Alors que la consommation du tabac diminue dans d’autres parties du monde, elle augmente dans sur le continent africain, posant un « grave défi » en matière de sécurité alimentaire et nutritionnelle, imposé par l’augmentation de cette culture du tabac dans la région, a alerté mercredi la branche africaine de l’agence sanitaire mondiale de l’ONU, à l’occasion de la Journée mondiale sans tabac.
Selon l’Organisation mondiale de la Santé (OMS), les données disponibles montrent que si la superficie consacrée à la culture du tabac a diminué de 15,7% au niveau mondial, elle a augmenté de 3,4% en Afrique, entre 2012 et 2018. Au cours de cette période, la production de feuilles de tabac a diminué de 13,9% au niveau mondial, alors qu’elle a augmenté de 10,6% en Afrique.
« Ces dernières années, la culture du tabac s’est déplacée vers l’Afrique en raison d’un environnement réglementaire plus favorable à l’industrie du tabac et d’une demande croissante de tabac », a déclaré dans une note à la presse Dre. Matshidiso Moeti, Directrice régionale de l’OMS pour l’Afrique.
Davantage de produits du tabac et « marketing agressif » de l’industrie du tabac
Cela se traduit aussi par une hausse de la consommation du tabac. Le nombre de consommateurs de tabac dans la région africaine de l’OMS est passé d’environ 64 millions de consommateurs adultes en 2000 à 73 millions en 2018. Selon l’OMS, cela est dû en partie à l’augmentation de la production de produits du tabac et au « marketing agressif » de l’industrie du tabac.
Or la culture et la production de tabac exacerbent l’insécurité alimentaire et nutritionnelle. L’OMS note que la culture du tabac détruit les écosystèmes, épuise la fertilité des sols, contamine les masses d’eau et pollue l’environnement.

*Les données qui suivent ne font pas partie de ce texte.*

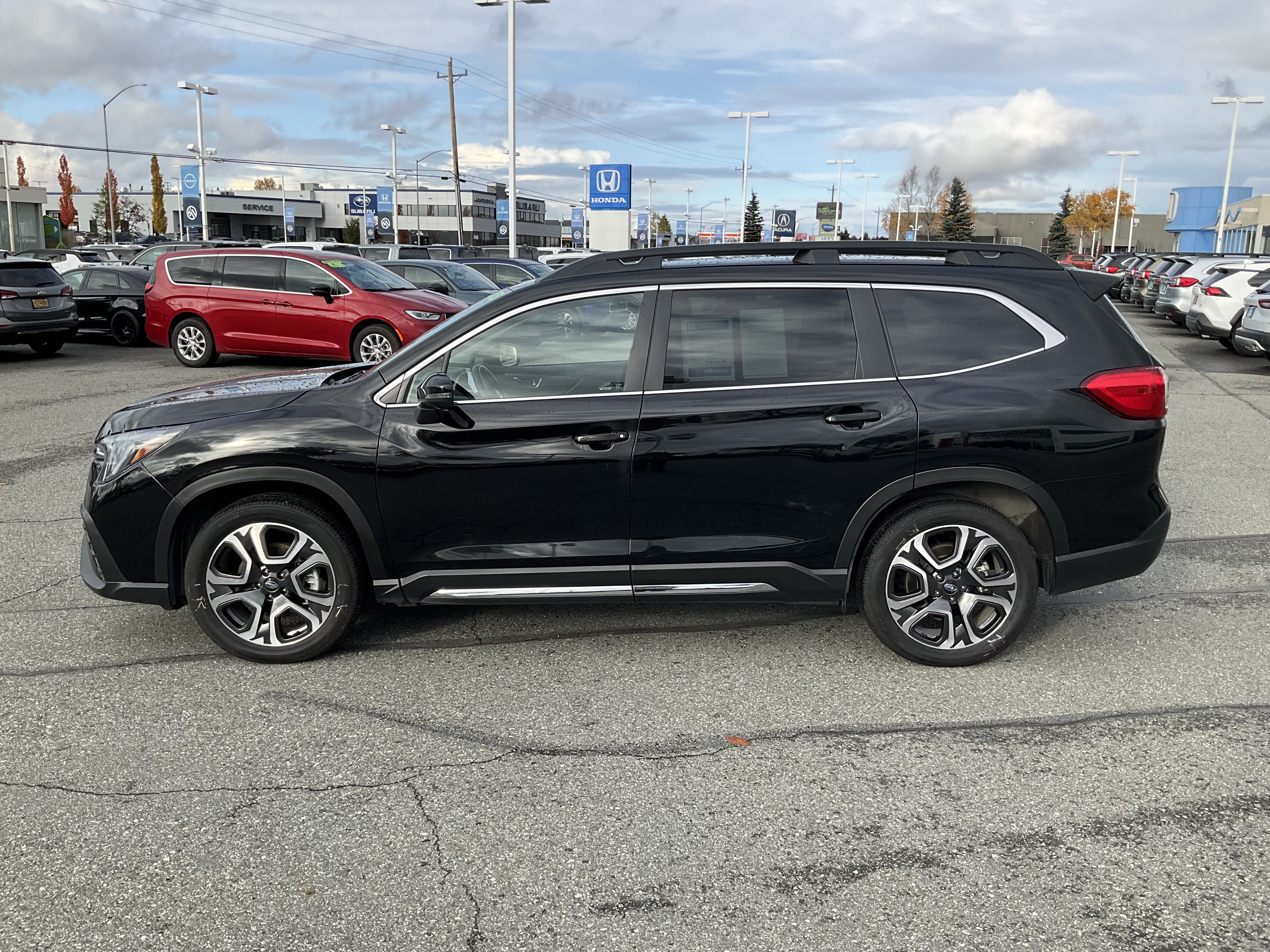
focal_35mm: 29
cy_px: 476
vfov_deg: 48.2
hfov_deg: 61.7
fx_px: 1064
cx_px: 635
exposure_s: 1/829
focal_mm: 3
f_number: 1.8
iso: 25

L’abandon du tabac au profit de cultures vivrières nutritives pourrait permettre de nourrir des millions de familles et d’améliorer les moyens de subsistance des communautés agricoles en Afrique
Près de 828 millions de personnes souffrent de la faim dans le monde. Parmi elles, 278 millions (20%) se trouvent en Afrique. En outre, 57,9% des Africains souffrent d’une insécurité alimentaire modérée à grave.
« L’intensification des principaux facteurs à l’origine des récentes tendances en matière d’insécurité alimentaire et de malnutrition, tels que les conflits, les extrêmes climatiques et les chocs économiques, ne fait qu’aggraver la situation. C’est pourquoi nos actions concertées sont essentielles pour que tout le monde ait suffisamment à manger », a insisté la Dre Moeti.
Face à cette situation, l’OMS collabore avec les États membres et d’autres partenaires pour aider les agriculteurs à passer de la culture du tabac à d’autres cultures.
Au cours des deux dernières années, une initiative menée au Kenya a aidé plus de 2.000 cultivateurs de tabac à se tourner vers d’autres cultures. Cela a permis d’améliorer la sécurité alimentaire et nutritionnelle, d’augmenter les revenus des agriculteurs, de rendre les activités agricoles plus saines et de réhabiliter l’environnement.
Permettre aux producteurs de tabac de se tourner vers des cultures vivrières
L’extension de cette initiative à l’Ouganda et à la Zambie a commencé et devrait être encouragée pour tous les pays producteurs de tabac en Afrique, selon l’OMS.
Les gouvernements devraient aider les cultivateurs de tabac à passer à des cultures alternatives en mettant fin aux subventions à la culture du tabac et en utilisant les économies réalisées pour des programmes de substitution de cultures visant à améliorer la sécurité alimentaire et la nutrition, explique l’agence sanitaire.
« L’abandon du tabac au profit de cultures vivrières nutritives pourrait permettre de nourrir des millions de familles et d’améliorer les moyens de subsistance des communautés agricoles en Afrique », a fait valoir la Dre Moeti.
Une façon de rappeler que de telles initiatives permettront également de lutter contre la désertification et la dégradation de l’environnement, mais aussi de sensibiliser les communautés de cultivateurs de tabac aux avantages de l’abandon du tabac et de la culture de produits durables. Il s’agit ainsi de dénoncer les efforts déployés par l’industrie du tabac pour entraver le travail sur les moyens de subsistance durables dans la région africaine.
Plus largement, l’OMS exhorte les pays producteurs de tabac de la région Afrique à accélérer la mise en œuvre des articles 17 et 18 de la Convention-cadre de l’OMS pour la lutte antitabac (CCLAT). Ce qui permettra de mettant en œuvre des politiques appropriées, et de créer des conditions de marché permettant aux producteurs de tabac de se tourner vers « des cultures vivrières qui leur assureraient, ainsi qu’à leurs familles, une vie meilleure, tout en renforçant la protection de l’environnement et de la santé des populations ».